#### [WRITTEN TASK]
Gather every line of the entries below that contains the word "Thursday".

--- START ---

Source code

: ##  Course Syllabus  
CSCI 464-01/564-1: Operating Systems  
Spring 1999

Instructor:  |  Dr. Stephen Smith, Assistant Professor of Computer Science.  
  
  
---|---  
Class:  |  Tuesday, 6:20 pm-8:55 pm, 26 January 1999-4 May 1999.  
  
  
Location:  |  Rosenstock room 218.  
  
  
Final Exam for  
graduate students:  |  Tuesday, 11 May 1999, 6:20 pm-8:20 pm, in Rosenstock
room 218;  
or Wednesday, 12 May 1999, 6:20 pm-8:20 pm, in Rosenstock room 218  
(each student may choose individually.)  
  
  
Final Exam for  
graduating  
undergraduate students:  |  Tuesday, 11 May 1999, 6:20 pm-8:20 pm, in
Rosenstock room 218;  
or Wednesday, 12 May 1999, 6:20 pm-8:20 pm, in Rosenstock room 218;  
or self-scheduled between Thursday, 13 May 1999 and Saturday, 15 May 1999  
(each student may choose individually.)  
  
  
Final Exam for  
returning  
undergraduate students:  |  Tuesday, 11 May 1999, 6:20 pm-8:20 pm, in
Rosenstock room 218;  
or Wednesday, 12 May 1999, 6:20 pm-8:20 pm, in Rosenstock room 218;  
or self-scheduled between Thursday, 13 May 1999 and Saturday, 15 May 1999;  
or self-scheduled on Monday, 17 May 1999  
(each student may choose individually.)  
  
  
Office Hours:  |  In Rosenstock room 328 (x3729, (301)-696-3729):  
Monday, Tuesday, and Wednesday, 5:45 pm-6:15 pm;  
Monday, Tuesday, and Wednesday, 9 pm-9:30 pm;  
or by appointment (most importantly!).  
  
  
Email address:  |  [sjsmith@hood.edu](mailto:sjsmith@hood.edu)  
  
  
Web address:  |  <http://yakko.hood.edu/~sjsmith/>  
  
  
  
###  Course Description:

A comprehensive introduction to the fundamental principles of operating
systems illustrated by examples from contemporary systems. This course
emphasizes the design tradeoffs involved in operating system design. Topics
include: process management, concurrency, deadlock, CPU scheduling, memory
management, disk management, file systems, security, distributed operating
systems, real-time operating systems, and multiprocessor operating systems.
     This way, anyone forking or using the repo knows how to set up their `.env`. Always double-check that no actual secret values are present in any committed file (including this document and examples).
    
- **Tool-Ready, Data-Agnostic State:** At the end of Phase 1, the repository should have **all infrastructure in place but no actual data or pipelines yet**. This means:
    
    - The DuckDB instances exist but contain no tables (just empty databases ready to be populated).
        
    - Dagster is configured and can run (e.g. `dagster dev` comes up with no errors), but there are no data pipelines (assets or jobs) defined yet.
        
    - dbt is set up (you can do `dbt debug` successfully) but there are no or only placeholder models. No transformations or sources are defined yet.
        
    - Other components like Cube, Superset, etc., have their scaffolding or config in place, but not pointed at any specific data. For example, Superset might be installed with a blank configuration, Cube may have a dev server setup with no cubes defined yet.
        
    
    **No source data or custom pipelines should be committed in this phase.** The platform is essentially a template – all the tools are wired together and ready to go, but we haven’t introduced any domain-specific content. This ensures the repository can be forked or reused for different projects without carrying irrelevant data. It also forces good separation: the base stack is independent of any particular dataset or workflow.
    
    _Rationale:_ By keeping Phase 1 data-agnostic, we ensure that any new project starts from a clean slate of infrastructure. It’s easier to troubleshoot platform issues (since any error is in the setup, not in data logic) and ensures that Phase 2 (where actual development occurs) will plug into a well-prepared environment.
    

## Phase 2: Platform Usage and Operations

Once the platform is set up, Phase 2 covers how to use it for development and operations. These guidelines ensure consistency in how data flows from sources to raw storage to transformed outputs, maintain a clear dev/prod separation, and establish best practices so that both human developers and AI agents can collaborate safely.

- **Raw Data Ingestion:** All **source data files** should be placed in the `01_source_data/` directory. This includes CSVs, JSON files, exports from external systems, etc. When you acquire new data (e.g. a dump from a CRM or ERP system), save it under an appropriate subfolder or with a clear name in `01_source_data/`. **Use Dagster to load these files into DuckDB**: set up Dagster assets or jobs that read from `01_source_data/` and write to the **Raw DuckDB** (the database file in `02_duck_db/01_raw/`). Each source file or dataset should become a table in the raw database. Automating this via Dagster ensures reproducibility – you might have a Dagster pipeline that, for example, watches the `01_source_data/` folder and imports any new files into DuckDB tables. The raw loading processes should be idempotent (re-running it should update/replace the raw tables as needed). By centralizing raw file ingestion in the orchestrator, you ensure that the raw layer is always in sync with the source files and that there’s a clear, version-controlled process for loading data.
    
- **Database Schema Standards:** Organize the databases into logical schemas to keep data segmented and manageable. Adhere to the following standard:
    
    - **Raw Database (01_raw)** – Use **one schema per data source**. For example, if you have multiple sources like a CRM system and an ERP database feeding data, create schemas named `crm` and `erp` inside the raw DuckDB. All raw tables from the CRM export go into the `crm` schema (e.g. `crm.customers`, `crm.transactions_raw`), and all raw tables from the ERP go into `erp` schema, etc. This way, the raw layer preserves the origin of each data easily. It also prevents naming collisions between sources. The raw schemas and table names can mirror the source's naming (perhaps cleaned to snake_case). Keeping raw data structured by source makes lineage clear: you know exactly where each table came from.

--- END ---

#### [FINISHED EXERCISE]
or self-scheduled between Thursday, 13 May 1999 and Saturday, 15 May 1999  
or self-scheduled between Thursday, 13 May 1999 and Saturday, 15 May 1999;  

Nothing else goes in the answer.